## PROMPT:
Quote the listing below verbatim, beginning at the line that contains "Three different variable" and stopping after the line that contains "As these results".

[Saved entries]
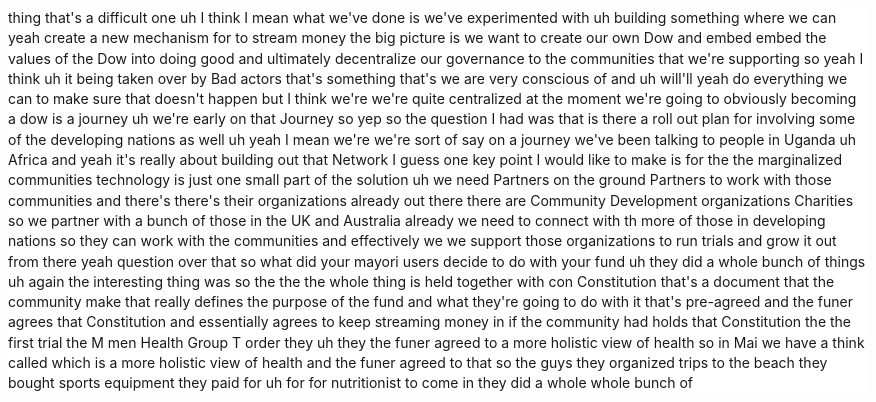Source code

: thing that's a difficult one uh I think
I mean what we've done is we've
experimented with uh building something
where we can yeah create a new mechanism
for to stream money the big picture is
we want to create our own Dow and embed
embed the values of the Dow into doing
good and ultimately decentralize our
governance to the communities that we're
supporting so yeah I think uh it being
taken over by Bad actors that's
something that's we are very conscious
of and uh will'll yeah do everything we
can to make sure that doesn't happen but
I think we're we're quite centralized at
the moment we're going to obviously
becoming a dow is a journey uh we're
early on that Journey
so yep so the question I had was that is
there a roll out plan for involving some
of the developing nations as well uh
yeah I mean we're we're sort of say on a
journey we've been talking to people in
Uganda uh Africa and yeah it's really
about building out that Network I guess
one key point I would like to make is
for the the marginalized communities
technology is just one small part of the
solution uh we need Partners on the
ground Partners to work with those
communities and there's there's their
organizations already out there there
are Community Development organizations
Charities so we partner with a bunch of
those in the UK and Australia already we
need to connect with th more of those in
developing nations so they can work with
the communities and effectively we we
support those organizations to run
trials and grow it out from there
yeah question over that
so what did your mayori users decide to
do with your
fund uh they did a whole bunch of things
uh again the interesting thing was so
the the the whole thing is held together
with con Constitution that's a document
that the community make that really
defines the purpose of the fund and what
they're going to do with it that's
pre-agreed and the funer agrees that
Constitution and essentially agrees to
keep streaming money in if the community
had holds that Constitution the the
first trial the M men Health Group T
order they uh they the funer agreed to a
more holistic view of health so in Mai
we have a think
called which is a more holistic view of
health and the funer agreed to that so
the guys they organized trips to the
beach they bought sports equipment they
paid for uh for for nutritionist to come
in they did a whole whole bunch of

--

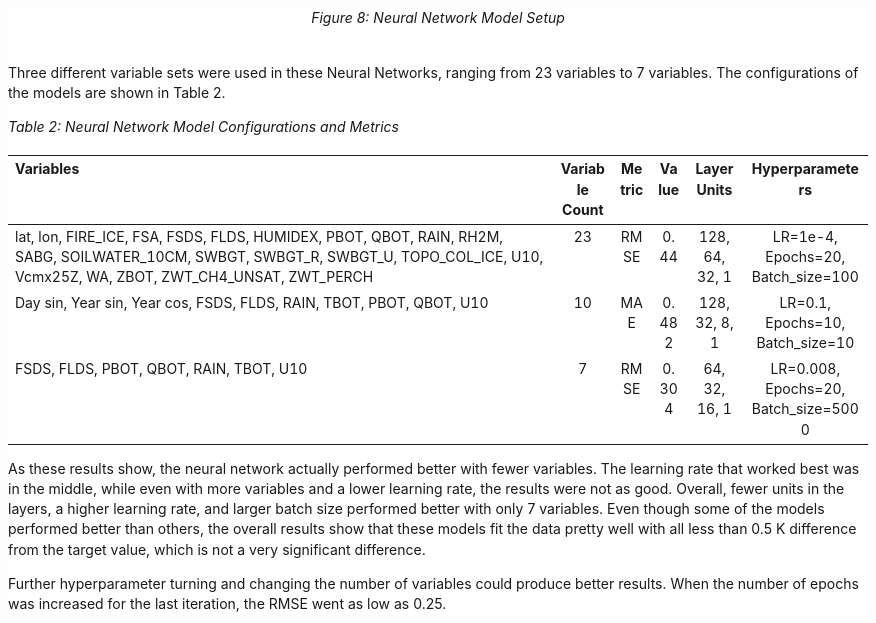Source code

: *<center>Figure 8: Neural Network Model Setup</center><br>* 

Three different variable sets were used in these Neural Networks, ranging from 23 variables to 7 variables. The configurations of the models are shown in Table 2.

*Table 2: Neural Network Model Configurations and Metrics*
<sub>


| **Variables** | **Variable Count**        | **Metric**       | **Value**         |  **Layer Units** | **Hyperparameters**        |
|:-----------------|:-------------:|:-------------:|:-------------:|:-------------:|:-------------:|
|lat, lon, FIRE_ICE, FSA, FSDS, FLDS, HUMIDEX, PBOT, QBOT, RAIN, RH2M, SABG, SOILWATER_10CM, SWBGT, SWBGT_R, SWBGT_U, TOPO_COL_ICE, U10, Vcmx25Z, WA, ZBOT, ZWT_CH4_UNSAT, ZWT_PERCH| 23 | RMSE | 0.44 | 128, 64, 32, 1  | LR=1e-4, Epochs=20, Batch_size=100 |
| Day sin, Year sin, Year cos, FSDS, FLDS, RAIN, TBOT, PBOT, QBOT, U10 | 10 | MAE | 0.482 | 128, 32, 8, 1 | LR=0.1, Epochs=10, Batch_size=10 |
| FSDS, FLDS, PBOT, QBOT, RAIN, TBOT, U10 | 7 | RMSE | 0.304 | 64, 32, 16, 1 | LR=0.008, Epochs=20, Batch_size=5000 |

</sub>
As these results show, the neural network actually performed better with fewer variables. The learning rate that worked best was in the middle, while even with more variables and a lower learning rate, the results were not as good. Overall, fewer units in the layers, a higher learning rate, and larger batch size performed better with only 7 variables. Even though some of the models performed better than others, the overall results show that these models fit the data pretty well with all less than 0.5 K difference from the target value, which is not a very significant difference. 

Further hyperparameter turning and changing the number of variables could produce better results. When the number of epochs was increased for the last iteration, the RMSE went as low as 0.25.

## COMPLETED TASK:
Three different variable sets were used in these Neural Networks, ranging from 23 variables to 7 variables. The configurations of the models are shown in Table 2.

*Table 2: Neural Network Model Configurations and Metrics*
<sub>


| **Variables** | **Variable Count**        | **Metric**       | **Value**         |  **Layer Units** | **Hyperparameters**        |
|:-----------------|:-------------:|:-------------:|:-------------:|:-------------:|:-------------:|
|lat, lon, FIRE_ICE, FSA, FSDS, FLDS, HUMIDEX, PBOT, QBOT, RAIN, RH2M, SABG, SOILWATER_10CM, SWBGT, SWBGT_R, SWBGT_U, TOPO_COL_ICE, U10, Vcmx25Z, WA, ZBOT, ZWT_CH4_UNSAT, ZWT_PERCH| 23 | RMSE | 0.44 | 128, 64, 32, 1  | LR=1e-4, Epochs=20, Batch_size=100 |
| Day sin, Year sin, Year cos, FSDS, FLDS, RAIN, TBOT, PBOT, QBOT, U10 | 10 | MAE | 0.482 | 128, 32, 8, 1 | LR=0.1, Epochs=10, Batch_size=10 |
| FSDS, FLDS, PBOT, QBOT, RAIN, TBOT, U10 | 7 | RMSE | 0.304 | 64, 32, 16, 1 | LR=0.008, Epochs=20, Batch_size=5000 |

</sub>
As these results show, the neural network actually performed better with fewer variables. The learning rate that worked best was in the middle, while even with more variables and a lower learning rate, the results were not as good. Overall, fewer units in the layers, a higher learning rate, and larger batch size performed better with only 7 variables. Even though some of the models performed better than others, the overall results show that these models fit the data pretty well with all less than 0.5 K difference from the target value, which is not a very significant difference. 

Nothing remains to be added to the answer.